Khabor Wala Desk
Published: 19th January 2026, 6:45 AM
The Bangladeshi government’s recent decision to withdraw bonded warehouse facilities for the import of 10–30 count cotton yarn, aimed at protecting the domestic spinning industry, has sparked serious concern among stakeholders in the country’s leading export sector: ready-made garments. Industry representatives warn that the move could precipitate a major crisis in production and export operations.
In response, the Bangladesh Garment Manufacturers and Exporters Association (BGMEA) and the Bangladesh Knitwear Manufacturers and Exporters Association (BKMEA) have jointly scheduled a press conference for Monday to voice their objections. Sources indicate that the associations are also prepared to pursue legal action if necessary.
Garment industry insiders argue that the sudden withdrawal of bonded benefits will complicate raw material imports, increase production costs, and make it difficult to meet export orders on time. Such disruptions could damage Bangladesh’s credibility with international buyers and jeopardise export earnings.

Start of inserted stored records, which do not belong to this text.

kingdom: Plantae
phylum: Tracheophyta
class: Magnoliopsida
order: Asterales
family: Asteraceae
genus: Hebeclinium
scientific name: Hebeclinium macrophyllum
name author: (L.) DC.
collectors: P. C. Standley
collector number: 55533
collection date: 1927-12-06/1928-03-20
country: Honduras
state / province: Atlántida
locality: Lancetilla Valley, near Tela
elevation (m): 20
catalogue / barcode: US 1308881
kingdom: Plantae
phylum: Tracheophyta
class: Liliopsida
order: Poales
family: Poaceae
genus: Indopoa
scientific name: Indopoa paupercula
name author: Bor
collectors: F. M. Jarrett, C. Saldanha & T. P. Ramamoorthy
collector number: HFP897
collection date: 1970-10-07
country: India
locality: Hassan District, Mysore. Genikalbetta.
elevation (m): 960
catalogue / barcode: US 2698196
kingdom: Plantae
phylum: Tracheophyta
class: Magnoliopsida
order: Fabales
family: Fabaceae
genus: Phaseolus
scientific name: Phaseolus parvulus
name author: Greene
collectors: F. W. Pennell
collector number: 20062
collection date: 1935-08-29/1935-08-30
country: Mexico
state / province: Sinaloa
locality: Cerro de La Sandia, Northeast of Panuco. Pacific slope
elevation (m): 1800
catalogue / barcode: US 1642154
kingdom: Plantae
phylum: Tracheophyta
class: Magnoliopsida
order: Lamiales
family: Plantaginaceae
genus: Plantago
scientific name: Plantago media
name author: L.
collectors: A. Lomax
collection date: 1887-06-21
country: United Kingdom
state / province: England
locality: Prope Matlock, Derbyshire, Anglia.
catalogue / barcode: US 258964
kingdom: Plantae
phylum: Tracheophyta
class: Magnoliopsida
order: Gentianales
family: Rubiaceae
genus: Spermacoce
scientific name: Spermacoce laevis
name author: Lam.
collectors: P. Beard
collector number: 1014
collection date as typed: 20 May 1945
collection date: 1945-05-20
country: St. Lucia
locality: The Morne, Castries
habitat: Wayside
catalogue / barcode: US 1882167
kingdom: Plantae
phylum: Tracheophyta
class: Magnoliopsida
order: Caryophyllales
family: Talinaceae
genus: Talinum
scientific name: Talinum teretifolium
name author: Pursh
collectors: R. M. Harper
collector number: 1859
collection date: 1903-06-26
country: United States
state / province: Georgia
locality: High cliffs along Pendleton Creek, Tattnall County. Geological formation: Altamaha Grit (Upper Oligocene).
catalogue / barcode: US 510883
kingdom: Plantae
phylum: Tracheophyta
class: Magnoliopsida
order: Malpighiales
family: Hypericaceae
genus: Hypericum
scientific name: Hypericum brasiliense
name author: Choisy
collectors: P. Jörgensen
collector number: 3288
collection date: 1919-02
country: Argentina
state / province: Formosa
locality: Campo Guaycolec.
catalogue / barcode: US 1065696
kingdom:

According to the Ministry of Commerce, the bonded facility had led to an unusually high volume of imports of lower-count yarn used in export-oriented garment production, resulting in locally produced yarn being sold at lower prices. Domestic spinning mills have struggled to compete under these conditions. The government’s decision follows recommendations from the Bangladesh Tariff Commission and the Bangladesh Textile Mills Association (BTMA), which highlighted the need to strengthen domestic production.
Statistics show a rising trend in yarn imports over recent years:
| Fiscal Year | Yarn Count | Import Volume (Metric Tons) | Import Value (Billion BDT) |
|---|---|---|---|
| 2022–23 | 10–30 | 36,000 | 148.0 |
| 2023–24 | 10–30 | 41,000 | 220.0 |
| 2024–25* | 10–30 | Ongoing increase | — |
*Current fiscal year trends continue upward
The Ministry of Commerce notes that domestic spinning mills are currently operating at only 60% capacity due to pressure from imported low-count yarn. Nearly 50 spinning mills have already closed, with many more incurring losses, putting both industrial investment and employment at risk.
Industry leaders warn that if the government’s decision is implemented, the country’s garment sector could face an immediate raw material shortage, particularly affecting both knitwear and woven garment production. During Monday’s press conference, the associations are expected to demand a government review of the policy and indicate a potential legal challenge if no policy coordination occurs.
The Ministry of Commerce emphasises that, following Bangladesh’s anticipated graduation from Least Developed Country (LDC) status in 2026, duty-free access to major markets such as the European Union, the United States, and Japan will be significantly reduced. Strengthening domestic spinning capacity is therefore considered essential to meet new compliance requirements, including 40–80% local value addition and double-stage transformation.
Fazle Ehsan Shamim, Executive President of BKMEA, told Kaler Kantho that the government’s decision has created conflict between the interests of the spinning and garment industries and could significantly hinder export revenue and increase lead times for shipping.